When evaluating Human Resource management it emerges that the utilization of the Human Resource Model exposes one to paradoxes. A paradox comes in when something is ambiguous or inconsistent, whereby two or more situations which echo reason but are however conflicting. The paradox is intrinsic in Human Resource Management. It mainly occurs when managers pursuing a certain goal, carry out measures that are in contradiction to the goals that an organization is trying to accomplish. Critics of the HRM model call this a paradox of consequence that emanates from practices as well as policies, drawn from the Weberian idea. A case in point is when organizations have new designs introduced for the improvement of production as well as the independence of the employee. Nevertheless, the advantages emanating from the new organizational forms come with a lot of injurious outcomes on the psychological contract which, have the effect of undermining other espoused goals such as loyalty plus commitment. Moreover, vagueness comes in the definition of Human Resource Management, where the role cannot be clearly defined whether the role is to care or to control (Watson, 2004). Furthermore, these contradictions come in due to the capitalist employment relations as well as patriarchy.
From the above discussion, it can be concluded that the proposition that treating human beings as people is not mutually exclusive as valid. This is based on the fact managers in organizations realize that employees are assets that contribute greatly to a company’s success. However, utilization of some management philosophies, like the Porter five models does not appreciate the value of employees as their main focus is on profits. Peter’s model on the other hand appreciates this fact and is geared towards upholding an employee’s dignity. In light of utilizing bureaucracy in a democratic society does not focus on the well-being of the employee as the main focus is on following the laid down rules no matter what the outcome. It is imperative for ethics to be upheld in a capitalist system to ensure the well-being of employees. However, a paradox exists when human resource managers are carrying out their task which is either to care for the employees or to control the employees.
List of References
Banfield, P. & Kay, R. 2008. Introduction to Human Resource Management.

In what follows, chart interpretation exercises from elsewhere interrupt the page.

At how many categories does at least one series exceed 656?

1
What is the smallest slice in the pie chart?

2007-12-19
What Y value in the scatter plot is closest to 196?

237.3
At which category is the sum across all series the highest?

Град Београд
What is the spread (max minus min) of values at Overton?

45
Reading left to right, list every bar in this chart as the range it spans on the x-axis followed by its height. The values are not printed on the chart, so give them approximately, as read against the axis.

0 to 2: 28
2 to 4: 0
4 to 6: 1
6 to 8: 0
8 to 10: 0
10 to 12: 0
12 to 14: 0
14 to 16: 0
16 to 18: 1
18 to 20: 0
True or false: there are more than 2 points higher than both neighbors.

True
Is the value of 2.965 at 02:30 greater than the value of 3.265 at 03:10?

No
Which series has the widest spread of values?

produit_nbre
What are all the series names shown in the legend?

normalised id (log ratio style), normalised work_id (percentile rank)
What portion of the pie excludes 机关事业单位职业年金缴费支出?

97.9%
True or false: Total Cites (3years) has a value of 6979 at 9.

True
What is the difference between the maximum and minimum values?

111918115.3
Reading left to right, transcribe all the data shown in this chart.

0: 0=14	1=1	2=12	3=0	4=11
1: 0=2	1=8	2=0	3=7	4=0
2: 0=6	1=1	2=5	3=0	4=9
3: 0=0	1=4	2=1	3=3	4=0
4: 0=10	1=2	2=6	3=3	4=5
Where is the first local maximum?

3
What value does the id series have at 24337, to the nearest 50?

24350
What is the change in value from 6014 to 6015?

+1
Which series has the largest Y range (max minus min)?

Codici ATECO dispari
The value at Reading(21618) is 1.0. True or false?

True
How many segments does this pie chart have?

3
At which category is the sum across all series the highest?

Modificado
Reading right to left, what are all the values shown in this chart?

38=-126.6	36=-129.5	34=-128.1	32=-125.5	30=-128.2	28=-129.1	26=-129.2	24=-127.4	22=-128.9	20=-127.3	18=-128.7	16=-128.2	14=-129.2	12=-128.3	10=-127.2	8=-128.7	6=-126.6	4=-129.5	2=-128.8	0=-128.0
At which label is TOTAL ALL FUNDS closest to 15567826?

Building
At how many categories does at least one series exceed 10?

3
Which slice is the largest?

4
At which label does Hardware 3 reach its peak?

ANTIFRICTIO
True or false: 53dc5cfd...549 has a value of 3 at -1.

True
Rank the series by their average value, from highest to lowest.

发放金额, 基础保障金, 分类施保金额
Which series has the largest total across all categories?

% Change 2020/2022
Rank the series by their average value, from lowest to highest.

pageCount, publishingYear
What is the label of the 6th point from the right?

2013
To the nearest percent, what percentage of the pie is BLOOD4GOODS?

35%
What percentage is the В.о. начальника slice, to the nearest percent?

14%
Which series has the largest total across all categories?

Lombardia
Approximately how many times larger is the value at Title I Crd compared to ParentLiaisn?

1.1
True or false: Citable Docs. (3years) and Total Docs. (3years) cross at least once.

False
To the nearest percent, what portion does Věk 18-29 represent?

Oxford: University Press.
Beardwell, Holden & Claydon 2004. Human Resource Management – A Contemporary Approach (4th edition) Pearson FT: Prentice Hall
Gilmore, S. & Williams, S. 2009. Human Resource Management. A Handbook of Human Resource Management Practice (11th edition) London: Oxford University Press.
Kreitner, R. & Kinicki, A. 2001. Organizational Behavior. USA: Irwin McGraw- Hill.
McKenna and Beech 2002. Human Resource Management – a concise analysis Pearson FT: Prentice Hall
Pilbeam & Corbridge 2010. People Resourcing and Talent Planning, 4th Edition. FT: Prentice Hall.
Redman & Wilkinson 2006. Contemporary Human Resource Management – Text and Cases Pearson FT: Prentice Hall
Watson, T. 2004. HRM and critical social sciences. Journal of Management Studies, 41 (3): 447-67.